Doing A Hundred Things In Traverse City Before You Die
By Ross Boissoneau | March 7, 2018
Veteran travel writer Kim Schneider has visited and written about places across the globe, but when the opportunity arose to tout the virtues of Traverse City, she jumped at the chance. In the new 100 Things To Do in Traverse City Before You Die, Schneider lauds the woods and waters of the region, its brewpubs, wineries, shops and restaurants – in short, the things that make it appealing to residents and visitors alike.
Schneider says she was approached by a representative for Reedy Press, which publishes a series of books about cities across the country: “100 things to do before you die” in Tucson, Newark, Savannah, Charleston – and now, Traverse City. “It’s the smallest city they’ve done,” Schneider says. But that didn’t mean it was easy. “It was surprisingly hard to narrow it down.”
She knew she’d end up leaving out some peoples’ favorites. “The scariest thing is I’m already hearing from friends asking ‘Is this winery in there, this brewpub,’ etc. I think if seven different people wrote this, you’d get 700 different things.”
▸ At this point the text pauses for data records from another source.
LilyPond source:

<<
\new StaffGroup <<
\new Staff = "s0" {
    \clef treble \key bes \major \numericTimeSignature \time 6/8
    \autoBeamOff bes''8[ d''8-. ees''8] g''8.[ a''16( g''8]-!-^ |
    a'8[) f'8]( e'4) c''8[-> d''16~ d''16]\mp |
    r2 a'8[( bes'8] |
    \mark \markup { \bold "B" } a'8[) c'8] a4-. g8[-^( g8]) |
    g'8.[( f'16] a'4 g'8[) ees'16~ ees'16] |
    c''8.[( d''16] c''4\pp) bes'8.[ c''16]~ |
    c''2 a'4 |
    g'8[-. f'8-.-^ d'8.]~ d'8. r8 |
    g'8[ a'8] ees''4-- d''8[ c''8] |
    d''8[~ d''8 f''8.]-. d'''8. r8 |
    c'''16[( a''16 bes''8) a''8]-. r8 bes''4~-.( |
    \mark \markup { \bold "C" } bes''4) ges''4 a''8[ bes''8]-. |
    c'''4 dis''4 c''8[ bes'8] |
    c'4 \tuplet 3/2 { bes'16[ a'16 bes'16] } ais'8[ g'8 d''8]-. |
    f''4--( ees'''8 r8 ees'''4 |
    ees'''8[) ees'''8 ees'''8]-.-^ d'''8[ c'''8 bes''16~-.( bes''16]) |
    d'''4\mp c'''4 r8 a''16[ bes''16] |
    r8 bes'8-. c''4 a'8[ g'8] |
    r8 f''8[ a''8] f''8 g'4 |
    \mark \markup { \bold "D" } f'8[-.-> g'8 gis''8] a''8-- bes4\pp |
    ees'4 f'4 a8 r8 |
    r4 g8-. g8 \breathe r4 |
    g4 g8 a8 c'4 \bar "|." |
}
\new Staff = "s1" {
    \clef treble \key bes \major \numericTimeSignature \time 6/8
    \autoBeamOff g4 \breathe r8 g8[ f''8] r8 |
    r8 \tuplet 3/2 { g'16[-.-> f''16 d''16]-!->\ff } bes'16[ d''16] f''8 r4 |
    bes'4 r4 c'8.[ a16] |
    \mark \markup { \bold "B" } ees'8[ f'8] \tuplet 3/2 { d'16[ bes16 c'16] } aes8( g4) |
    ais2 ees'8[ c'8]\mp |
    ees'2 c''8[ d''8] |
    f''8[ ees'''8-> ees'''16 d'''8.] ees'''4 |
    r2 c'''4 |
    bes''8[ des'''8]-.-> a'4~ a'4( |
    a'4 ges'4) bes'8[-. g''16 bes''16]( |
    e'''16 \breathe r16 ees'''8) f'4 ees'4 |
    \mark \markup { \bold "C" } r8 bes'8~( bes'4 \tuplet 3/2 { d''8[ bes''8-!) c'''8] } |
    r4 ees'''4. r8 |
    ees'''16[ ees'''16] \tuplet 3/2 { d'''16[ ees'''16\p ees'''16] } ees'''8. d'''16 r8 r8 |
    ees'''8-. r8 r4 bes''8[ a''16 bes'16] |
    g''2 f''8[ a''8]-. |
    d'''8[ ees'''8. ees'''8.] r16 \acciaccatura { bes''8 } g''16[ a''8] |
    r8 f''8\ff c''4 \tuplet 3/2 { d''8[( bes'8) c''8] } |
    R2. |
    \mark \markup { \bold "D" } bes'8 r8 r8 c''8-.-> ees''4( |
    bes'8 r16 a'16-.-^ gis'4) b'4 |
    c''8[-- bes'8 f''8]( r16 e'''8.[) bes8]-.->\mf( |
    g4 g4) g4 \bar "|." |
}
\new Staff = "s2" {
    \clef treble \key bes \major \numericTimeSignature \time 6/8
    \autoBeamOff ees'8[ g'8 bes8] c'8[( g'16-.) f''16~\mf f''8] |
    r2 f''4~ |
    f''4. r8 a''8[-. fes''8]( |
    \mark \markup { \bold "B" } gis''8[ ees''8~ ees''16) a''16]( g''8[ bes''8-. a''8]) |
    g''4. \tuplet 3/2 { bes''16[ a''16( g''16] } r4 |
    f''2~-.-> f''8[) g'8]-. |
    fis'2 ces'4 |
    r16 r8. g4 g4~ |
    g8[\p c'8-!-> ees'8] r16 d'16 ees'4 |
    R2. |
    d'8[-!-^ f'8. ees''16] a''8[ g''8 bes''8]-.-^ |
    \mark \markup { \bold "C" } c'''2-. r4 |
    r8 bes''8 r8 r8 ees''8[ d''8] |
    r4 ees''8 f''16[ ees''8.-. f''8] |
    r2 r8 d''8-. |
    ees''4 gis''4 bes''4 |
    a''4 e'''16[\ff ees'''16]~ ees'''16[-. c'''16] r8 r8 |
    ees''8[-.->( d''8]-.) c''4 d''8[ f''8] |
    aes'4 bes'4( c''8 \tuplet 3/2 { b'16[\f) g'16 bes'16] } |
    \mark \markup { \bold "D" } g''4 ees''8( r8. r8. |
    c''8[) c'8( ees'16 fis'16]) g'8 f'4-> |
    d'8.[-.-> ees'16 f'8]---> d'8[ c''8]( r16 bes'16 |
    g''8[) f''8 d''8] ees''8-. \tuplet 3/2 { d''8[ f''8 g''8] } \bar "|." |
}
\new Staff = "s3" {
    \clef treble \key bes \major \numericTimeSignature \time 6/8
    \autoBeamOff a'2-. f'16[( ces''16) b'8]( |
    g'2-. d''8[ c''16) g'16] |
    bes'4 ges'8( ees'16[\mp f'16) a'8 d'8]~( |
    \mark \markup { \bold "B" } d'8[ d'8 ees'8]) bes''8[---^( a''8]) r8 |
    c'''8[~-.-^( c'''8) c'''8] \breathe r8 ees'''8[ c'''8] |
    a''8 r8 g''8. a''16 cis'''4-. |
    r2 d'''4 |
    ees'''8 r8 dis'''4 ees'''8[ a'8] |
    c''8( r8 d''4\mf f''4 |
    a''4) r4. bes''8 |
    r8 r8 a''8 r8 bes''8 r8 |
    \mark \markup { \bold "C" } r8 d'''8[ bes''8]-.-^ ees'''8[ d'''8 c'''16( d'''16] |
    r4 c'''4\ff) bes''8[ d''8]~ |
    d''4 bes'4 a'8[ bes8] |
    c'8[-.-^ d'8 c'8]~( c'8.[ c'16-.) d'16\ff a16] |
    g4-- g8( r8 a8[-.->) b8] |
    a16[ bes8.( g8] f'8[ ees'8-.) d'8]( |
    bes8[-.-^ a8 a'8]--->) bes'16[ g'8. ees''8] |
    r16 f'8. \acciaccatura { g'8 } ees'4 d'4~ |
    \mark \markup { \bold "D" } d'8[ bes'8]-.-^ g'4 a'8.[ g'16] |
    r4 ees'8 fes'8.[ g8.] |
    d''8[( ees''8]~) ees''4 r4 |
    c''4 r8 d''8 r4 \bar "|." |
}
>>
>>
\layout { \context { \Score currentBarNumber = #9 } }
Schneider says she tried to balance personal favorites and well-known entries and places. “I had to pick really iconic (items) and some which represented others, or things that have stood the test of time. For sure, you have to have Sleder’s, Michigan’s oldest restaurant,” she says. Besides kissing the moose at Sleder’s, the book mentions hunting for Petoskey stones and sampling Pleva’s cherry pecan sausage as “iconic” items.
For examples encompassing similar activities, she offered “Shopping on Front Street” or “Shopping at Grand Traverse Commons,” and then provided examples of what someone would find there. “Maybe it’s cheating a little bit, but that’s how people shop,” she reasons.
Then there’s the in-between category, showcasing things old and new together. “Like playing euchre at The Parlor. You have the iconic old-time Midwestern game with high-end cocktails,” she says.
And while it’s Traverse City in the title, Schneider felt obligated to include things in the five-county area, and even a couple from further afield. So it showcases items related to Hemingway in Petoskey or Charlevoix, and things to do in Leelanau or Benzie County.
Schneider began it with five giant post boards, one for each category -- food and drink, sports and recreation, culture and history, music and entertainment, and shopping and fashion.
Then she and friends wrote ideas on sticky notes and stuck them on the appropriate board. She also turned to social media to get ideas. Eventually, she began whittling down the list to something manageable. Then it was just a question of researching and writing.
And though the Suttons Bay resident is a “local,” she was able to put herself in the shoes of a visitor. “My kids tell me I’m the biggest tourist,” she says.
“I’ve been writing about the area for 17 years for a variety of publications. I’ve stayed at various places, gone on tall ship sails, a lot of things you don’t do if you’re already local,” she says.
One of her favorites involved a stay in Benzie County, which then led to more Benzie adventures. “If you stay two nights at a participating (lodging property), you get this Treasure Trove. You get coupons like a free donut at Crescent Bakery,” she says.
That doesn’t mean she experienced everything in the book. “I didn’t do the Bayshore Marathon, but I did the Kayak, Bike and Brew. I do things like stay at a winery B&B. I think people around here don’t think of doing them or think they’re out of reach.”
While she’s gotten her first shipment of books, they’re not yet on the shelves of local retailers. “It was scheduled for April 15 release, but came in early,” she says. She expects they’ll soon be available at bookstores and other outlets across the area.